It really isn’t the point, and these thought experiments play a valuable role, but the objections — objections not so much to the question, but to framing it in such sparse terms — latch on to something important. These examples can only serve a limited purpose because they are so austere that they cannot capture much of what is important in everyday life. When we consider moral issues abstracted from any concrete features, we obscure the complexities that often should bear on our judgments. They make the complicated simple, sometimes too simple.
It is an art to convey the complexity of moral life. This is a problem for moral philosophers. If they want to avoid over simplification, they need to find something sufficiently complex.

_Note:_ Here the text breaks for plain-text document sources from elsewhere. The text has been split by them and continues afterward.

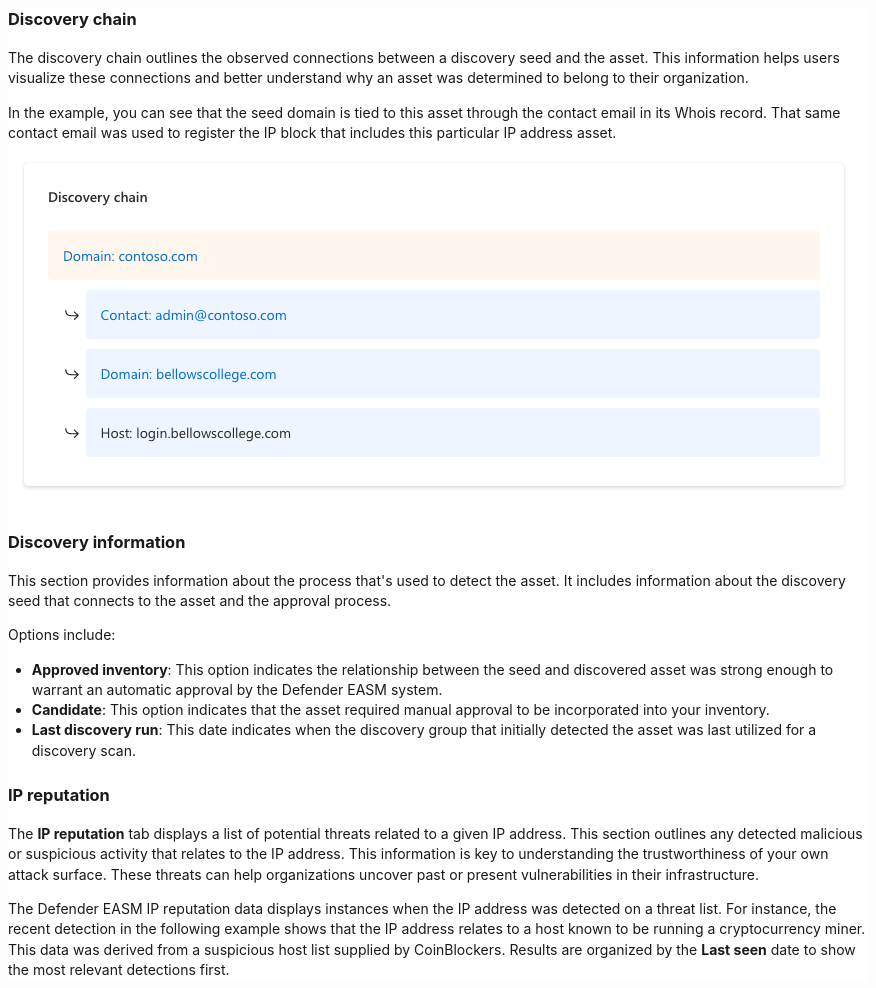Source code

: ### Discovery chain

The discovery chain outlines the observed connections between a discovery seed and the asset. This information helps users visualize these connections and better understand why an asset was determined to belong to their organization.

In the example, you can see that the seed domain is tied to this asset through the contact email in its Whois record. That same contact email was used to register the IP block that includes this particular IP address asset.

![Screenshot that shows the discovery chain.](media/Inventory_3.png)

### Discovery information

This section provides information about the process that's used to detect the asset. It includes information about the discovery seed that connects to the asset and the approval process.

Options include:
- **Approved inventory**: This option indicates the relationship between the seed and discovered asset was strong enough to warrant an automatic approval by the Defender EASM system. 
- **Candidate**: This option indicates that the asset required manual approval to be incorporated into your inventory.
- **Last discovery run**: This date indicates when the discovery group that initially detected the asset was last utilized for a discovery scan.

### IP reputation

The **IP reputation** tab displays a list of potential threats related to a given IP address. This section outlines any detected malicious or suspicious activity that relates to the IP address. This information is key to understanding the trustworthiness of your own attack surface. These threats can help organizations uncover past or present vulnerabilities in their infrastructure.

The Defender EASM IP reputation data displays instances when the IP address was detected on a threat list. For instance, the recent detection in the following example shows that the IP address relates to a host known to be running a cryptocurrency miner. This data was derived from a suspicious host list supplied by CoinBlockers. Results are organized by the **Last seen** date to show the most relevant detections first.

But it is almost impossible to do so concisely: when philosophers appeal to, say, Anna Karenina, much of what they want to convey requires you to have read the (massive) novel, and their short summaries (like my own short summary of Dead to Me) inevitably fail to transmit the depth we need to see the intricacy of the situation.
Shorter TV shows, films, and plays might at least be more accessible ways of conveying this moral complexity. Not that we should expect to find philosophical depth in just anything on Netflix. Take 13 Reasons Why. The content, especially the way that sensitive issues are portrayed, have all come in for criticism. Even when it comes to presenting a nuanced moral picture, it is a travesty. No doubt some of the characters are truly awful. But too many others are presented in black and white. The show’s gaze is one of flaws and faults and few exculpatory features. In its harsh moralistic glare, there is little room for depth and shadows. Because of this, the show just isn’t very good.
Dead to Me does not shine too bright a light on characters’ flaws, it portrays them as the well-rounded figures who are recognisable in ordinary human life. Still, when judging Judy, I sometimes forget that there is more at play than an isolated wrong. I let a simplistic knee-jerk get in the way and fail to take in the broader picture. When I consider her wrongs abstracted from the concrete realities of the situation, Judy looks like a selfish coward. But when I wade into the complexity—as the show urges—I pretty quickly lose the ability to make anything like a clear-cut judgment.
Life is not lived on the trolley track with binary choices and clearly defined costs, nor is it lived in the incandescent glare of 13 Reasons Why. An inability to come to a clear-cut judgment about Judy is a good thing: it is a testament to the realism and richness of Dead to Me, which, through an amusing trip into fiction, somehow manages to capture the subtlety of ordinary life.